• Your assignment
Your task is to transcribe the data exactly while omitting each picture.

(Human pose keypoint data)
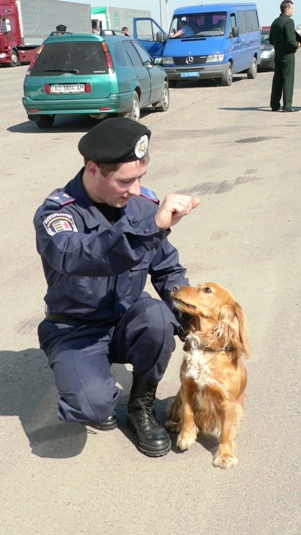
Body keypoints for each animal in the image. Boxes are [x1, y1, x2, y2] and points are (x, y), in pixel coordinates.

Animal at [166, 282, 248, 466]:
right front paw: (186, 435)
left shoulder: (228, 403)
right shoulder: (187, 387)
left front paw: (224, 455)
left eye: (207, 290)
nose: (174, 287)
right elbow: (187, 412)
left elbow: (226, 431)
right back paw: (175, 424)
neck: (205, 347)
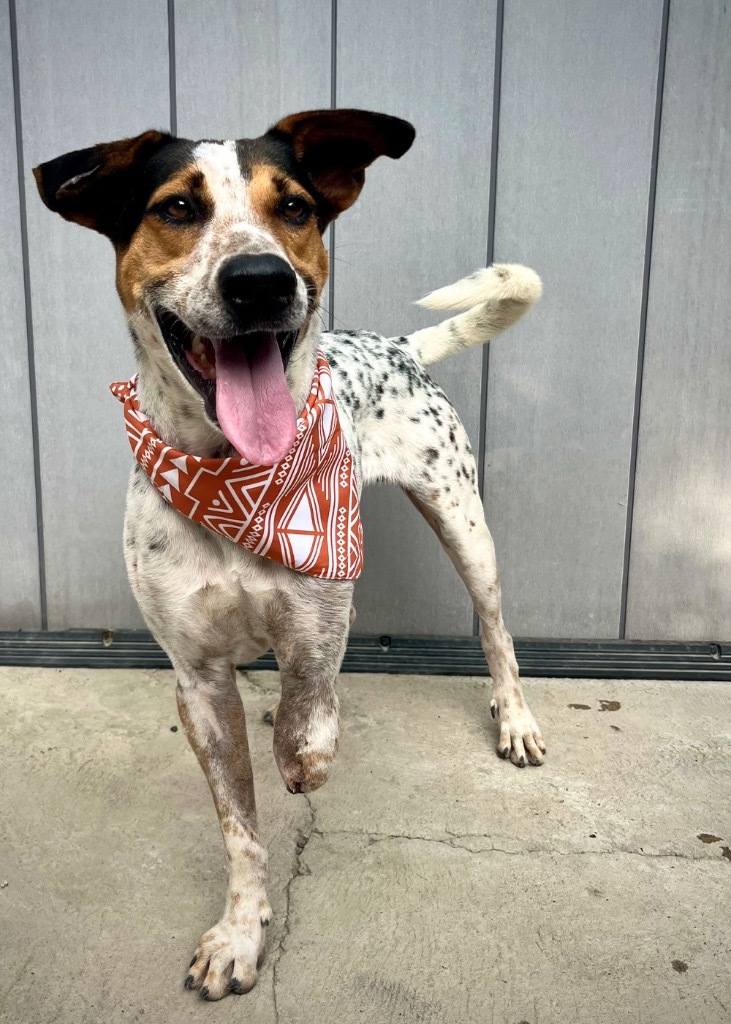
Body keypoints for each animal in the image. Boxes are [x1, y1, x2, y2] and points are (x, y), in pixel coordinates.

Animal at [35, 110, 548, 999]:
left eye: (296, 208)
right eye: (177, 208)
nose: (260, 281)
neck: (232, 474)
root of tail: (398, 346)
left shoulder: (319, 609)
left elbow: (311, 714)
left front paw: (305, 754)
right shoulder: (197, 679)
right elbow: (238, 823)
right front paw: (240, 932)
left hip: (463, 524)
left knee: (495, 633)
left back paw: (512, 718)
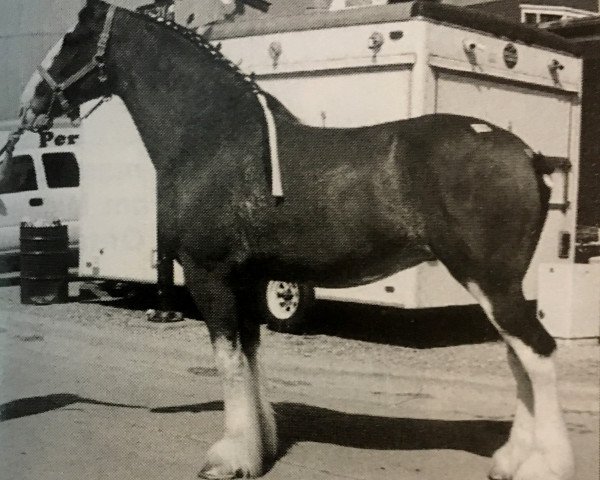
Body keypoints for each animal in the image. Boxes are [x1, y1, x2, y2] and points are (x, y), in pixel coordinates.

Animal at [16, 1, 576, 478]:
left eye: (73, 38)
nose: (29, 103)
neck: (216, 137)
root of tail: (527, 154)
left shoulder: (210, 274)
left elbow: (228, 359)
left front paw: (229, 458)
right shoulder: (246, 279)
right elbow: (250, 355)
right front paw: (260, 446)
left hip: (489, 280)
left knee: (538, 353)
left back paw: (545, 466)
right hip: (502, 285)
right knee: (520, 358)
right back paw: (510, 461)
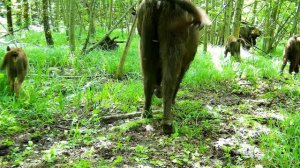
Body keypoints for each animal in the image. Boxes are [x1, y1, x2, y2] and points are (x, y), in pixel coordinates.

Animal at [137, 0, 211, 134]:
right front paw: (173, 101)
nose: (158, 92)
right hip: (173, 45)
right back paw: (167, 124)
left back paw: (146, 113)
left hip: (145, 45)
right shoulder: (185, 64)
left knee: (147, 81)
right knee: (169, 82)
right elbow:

• Solution to the exercise
Body keypoints for each animal in the image. Boxes are [x1, y1, x2, y2] and points are (x, y), in pixel coordinates.

Animal at [166, 282, 248, 466]:
right front paw: (186, 435)
left shoulder: (228, 403)
right shoulder: (187, 387)
left front paw: (224, 455)
left eye: (207, 290)
nose: (174, 287)
right elbow: (187, 412)
left elbow: (226, 431)
right back paw: (175, 424)
neck: (205, 347)
Body keypoints for each animal in the image. Boxes are [x1, y1, x2, y2] and points are (x, y), in pixel coordinates.

Animal at [35, 110, 548, 999]:
left eye: (296, 208)
right eye: (177, 208)
nose: (260, 281)
neck: (232, 474)
root of tail: (398, 346)
left shoulder: (319, 609)
left elbow: (311, 714)
left front paw: (305, 754)
right shoulder: (197, 679)
right elbow: (238, 823)
right front paw: (240, 932)
left hip: (463, 524)
left knee: (495, 633)
left back paw: (512, 718)
Body keypoints for each animal in the image. Boxes are [x1, y1, x2, y2] and points are (x, y), in pixel coordinates.

Animal at [16, 1, 576, 478]:
left eye: (73, 38)
nose: (29, 103)
neck: (216, 137)
root of tail: (527, 154)
left shoulder: (210, 274)
left elbow: (228, 359)
left front paw: (229, 458)
right shoulder: (246, 279)
right elbow: (250, 355)
right front paw: (260, 446)
left hip: (489, 280)
left knee: (538, 353)
left back paw: (545, 466)
right hip: (502, 285)
right knee: (520, 358)
right back paw: (510, 461)
Body keypoints for each animal in the image. Boxes are [x1, y1, x2, y2] and points are (x, y), in pixel coordinates.

Animal at [137, 0, 211, 134]:
right front paw: (173, 101)
nose: (158, 92)
right hip: (173, 45)
right back paw: (167, 124)
left back paw: (146, 113)
left hip: (145, 45)
right shoulder: (185, 64)
left knee: (147, 81)
right knee: (169, 82)
right elbow:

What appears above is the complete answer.